Di fronte a questi dati politici, non può sfuggire un primo dato sociale. Al netto delle alchimie parlamentari, dei giochi di alleanza, del ruolo del presidente Mattarella, gli italiani hanno deciso di non fidarsi appieno di nessuno. Dipende dalla legge elettorale, certo. Ma un paese così spaccato, e i dati geografici ce lo confermano una volta di più, non si governa bene grazie a meccanismi che regalino maggioranze dove in realtà non ci sono. Al sud una marea di consenso grillino ci dice che dove si ha meno da perdere, e dove anche si hanno poche speranze di guadagnare, ci si affida a panacee fragili, a redditi di cittadinanza tutti da dimostrare nella loro fattibilità. Male che vada, del resto, non andrà peggio di così.
Il centrosinistra arranca, pesantemente, anche nelle sue zone di più forte radicamente, in Emilia soprattutto, ma non solo. Il passato è passato, e forse serviva vedere in faccia le proprie rughe e non solo quelle profonde di Berlusconi e dei suoi elettori. La destra si tiene senza ansie il suo nord, con l’eccezione di qualche collegio milanese. In generale, il voto progressista sta tutto annidato nei centri urbani, e neanche in tutti, asserragliato come in un fortino sempre più lontano dalla grande, popolosa, impaurita provincia italiana.
I numeri per governare dunque non li ha nessuno, o forse salteranno fuori per faticose trattavie e prese di “responsabilità”. È presto per dire se moriremo sovranisti o sopravviveremo codini.

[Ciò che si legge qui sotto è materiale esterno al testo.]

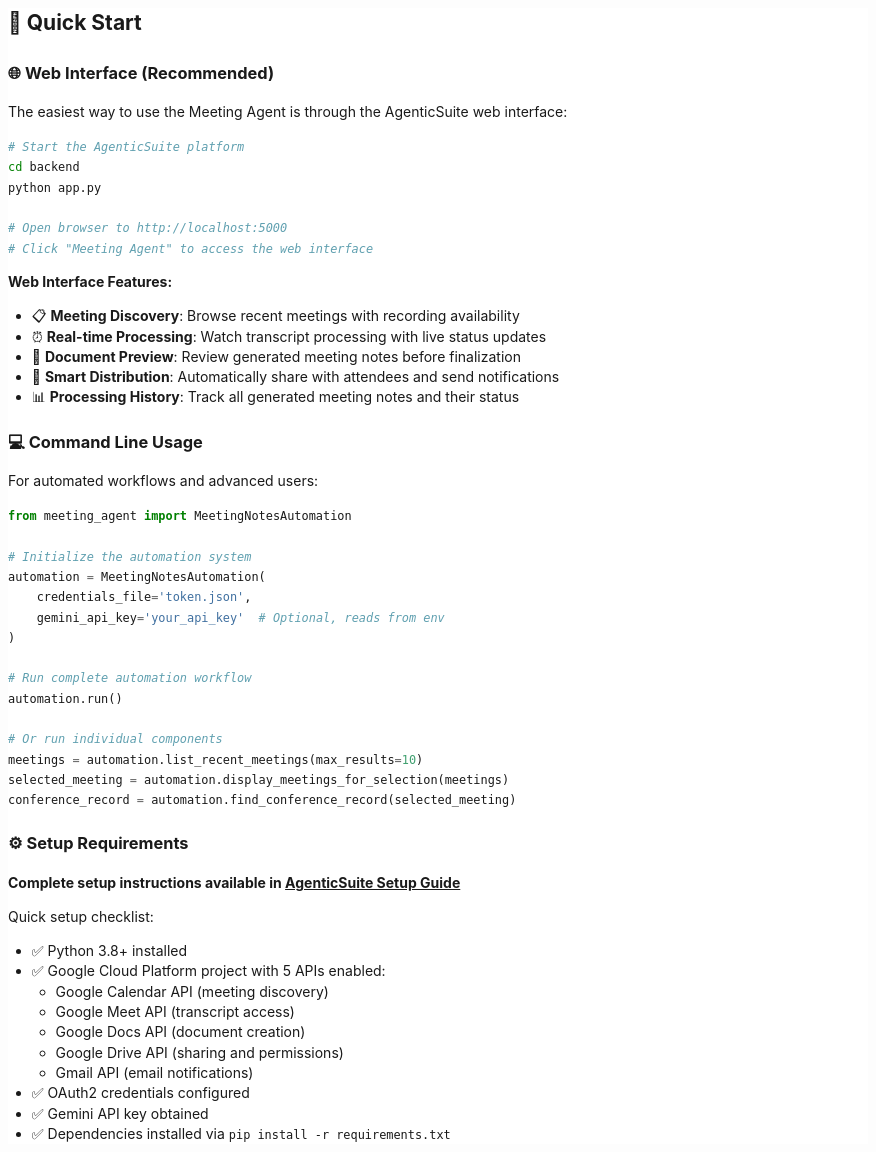 ## 🚀 **Quick Start**

### **🌐 Web Interface (Recommended)**

The easiest way to use the Meeting Agent is through the AgenticSuite web interface:

```bash
# Start the AgenticSuite platform
cd backend
python app.py

# Open browser to http://localhost:5000
# Click "Meeting Agent" to access the web interface
```

**Web Interface Features:**
- 📋 **Meeting Discovery**: Browse recent meetings with recording availability
- ⏰ **Real-time Processing**: Watch transcript processing with live status updates
- 📄 **Document Preview**: Review generated meeting notes before finalization
- 📧 **Smart Distribution**: Automatically share with attendees and send notifications
- 📊 **Processing History**: Track all generated meeting notes and their status

### **💻 Command Line Usage**

For automated workflows and advanced users:

```python
from meeting_agent import MeetingNotesAutomation

# Initialize the automation system
automation = MeetingNotesAutomation(
    credentials_file='token.json',
    gemini_api_key='your_api_key'  # Optional, reads from env
)

# Run complete automation workflow
automation.run()

# Or run individual components
meetings = automation.list_recent_meetings(max_results=10)
selected_meeting = automation.display_meetings_for_selection(meetings)
conference_record = automation.find_conference_record(selected_meeting)
```

### **⚙️ Setup Requirements**

**Complete setup instructions available in [AgenticSuite Setup Guide](../SETUP.md)**

Quick setup checklist:
- ✅ Python 3.8+ installed
- ✅ Google Cloud Platform project with 5 APIs enabled:
  - Google Calendar API (meeting discovery)
  - Google Meet API (transcript access)
  - Google Docs API (document creation)  
  - Google Drive API (sharing and permissions)
  - Gmail API (email notifications)
- ✅ OAuth2 credentials configured
- ✅ Gemini API key obtained
- ✅ Dependencies installed via `pip install -r requirements.txt`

Di sicuro però, nella storia delle nazioni, arriva un tempo in cui le persone di buona volontà devono mettere la propria vita e il proprio tempo a disposizione di tutti, anche di chi odia i migranti o teme i vaccini, perché la lotta politica non si fa solo per salvare gli amici, ma anche proteggere gli avversari dai loro errori. Arriva un tempo in cui o si fa una nazione o si muore. E quel tempo è entrato nelle nostre case: sbattendo violentemente la porta.